Work instructions:
Beginning with the first line of the data below, reproduce every line unchanged, ending with the line that holds "## Business Problem".
::::
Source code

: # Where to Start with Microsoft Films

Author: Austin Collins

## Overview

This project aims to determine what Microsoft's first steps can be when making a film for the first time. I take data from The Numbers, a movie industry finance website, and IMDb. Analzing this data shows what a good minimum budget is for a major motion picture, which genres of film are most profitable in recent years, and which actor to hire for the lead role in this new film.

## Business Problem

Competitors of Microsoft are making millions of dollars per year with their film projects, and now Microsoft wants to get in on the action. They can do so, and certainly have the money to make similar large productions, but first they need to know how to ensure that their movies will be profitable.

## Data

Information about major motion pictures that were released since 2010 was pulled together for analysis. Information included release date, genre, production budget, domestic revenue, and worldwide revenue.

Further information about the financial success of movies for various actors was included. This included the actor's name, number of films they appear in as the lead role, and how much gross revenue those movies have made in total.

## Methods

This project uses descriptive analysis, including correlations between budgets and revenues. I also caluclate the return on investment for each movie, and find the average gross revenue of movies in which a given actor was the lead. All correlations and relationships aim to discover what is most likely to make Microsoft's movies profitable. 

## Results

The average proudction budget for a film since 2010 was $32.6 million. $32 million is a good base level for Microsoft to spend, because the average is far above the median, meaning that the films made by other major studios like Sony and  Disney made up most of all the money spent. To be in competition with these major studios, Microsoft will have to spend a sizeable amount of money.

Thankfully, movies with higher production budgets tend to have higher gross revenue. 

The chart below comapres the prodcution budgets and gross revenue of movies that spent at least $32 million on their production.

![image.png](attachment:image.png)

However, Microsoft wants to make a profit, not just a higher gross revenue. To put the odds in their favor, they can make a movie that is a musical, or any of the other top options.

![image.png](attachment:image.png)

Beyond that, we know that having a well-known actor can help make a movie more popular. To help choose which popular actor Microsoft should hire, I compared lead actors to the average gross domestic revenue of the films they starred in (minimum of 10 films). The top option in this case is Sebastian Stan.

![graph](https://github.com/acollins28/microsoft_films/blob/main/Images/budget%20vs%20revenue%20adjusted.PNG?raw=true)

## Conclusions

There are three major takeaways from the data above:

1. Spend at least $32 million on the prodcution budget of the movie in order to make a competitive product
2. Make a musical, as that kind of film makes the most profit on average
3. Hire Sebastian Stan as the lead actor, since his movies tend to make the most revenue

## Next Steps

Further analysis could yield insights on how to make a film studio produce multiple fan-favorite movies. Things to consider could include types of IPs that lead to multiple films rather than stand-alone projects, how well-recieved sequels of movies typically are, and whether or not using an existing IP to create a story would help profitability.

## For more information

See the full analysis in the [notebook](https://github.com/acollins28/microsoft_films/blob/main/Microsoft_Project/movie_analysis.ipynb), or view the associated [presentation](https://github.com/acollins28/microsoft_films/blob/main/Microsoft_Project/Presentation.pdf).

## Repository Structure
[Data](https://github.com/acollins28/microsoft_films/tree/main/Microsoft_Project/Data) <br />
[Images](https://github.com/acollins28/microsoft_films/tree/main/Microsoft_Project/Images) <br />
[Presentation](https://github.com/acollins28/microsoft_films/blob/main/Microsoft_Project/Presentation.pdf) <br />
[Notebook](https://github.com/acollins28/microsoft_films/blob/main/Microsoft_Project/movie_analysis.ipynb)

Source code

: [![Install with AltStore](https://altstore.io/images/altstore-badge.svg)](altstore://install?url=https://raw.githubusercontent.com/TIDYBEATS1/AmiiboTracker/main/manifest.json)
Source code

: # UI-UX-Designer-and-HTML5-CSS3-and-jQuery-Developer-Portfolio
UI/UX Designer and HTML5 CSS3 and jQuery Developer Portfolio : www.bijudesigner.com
::::
Exercise answer:
Source code

: # Where to Start with Microsoft Films

Author: Austin Collins

## Overview

This project aims to determine what Microsoft's first steps can be when making a film for the first time. I take data from The Numbers, a movie industry finance website, and IMDb. Analzing this data shows what a good minimum budget is for a major motion picture, which genres of film are most profitable in recent years, and which actor to hire for the lead role in this new film.

## Business Problem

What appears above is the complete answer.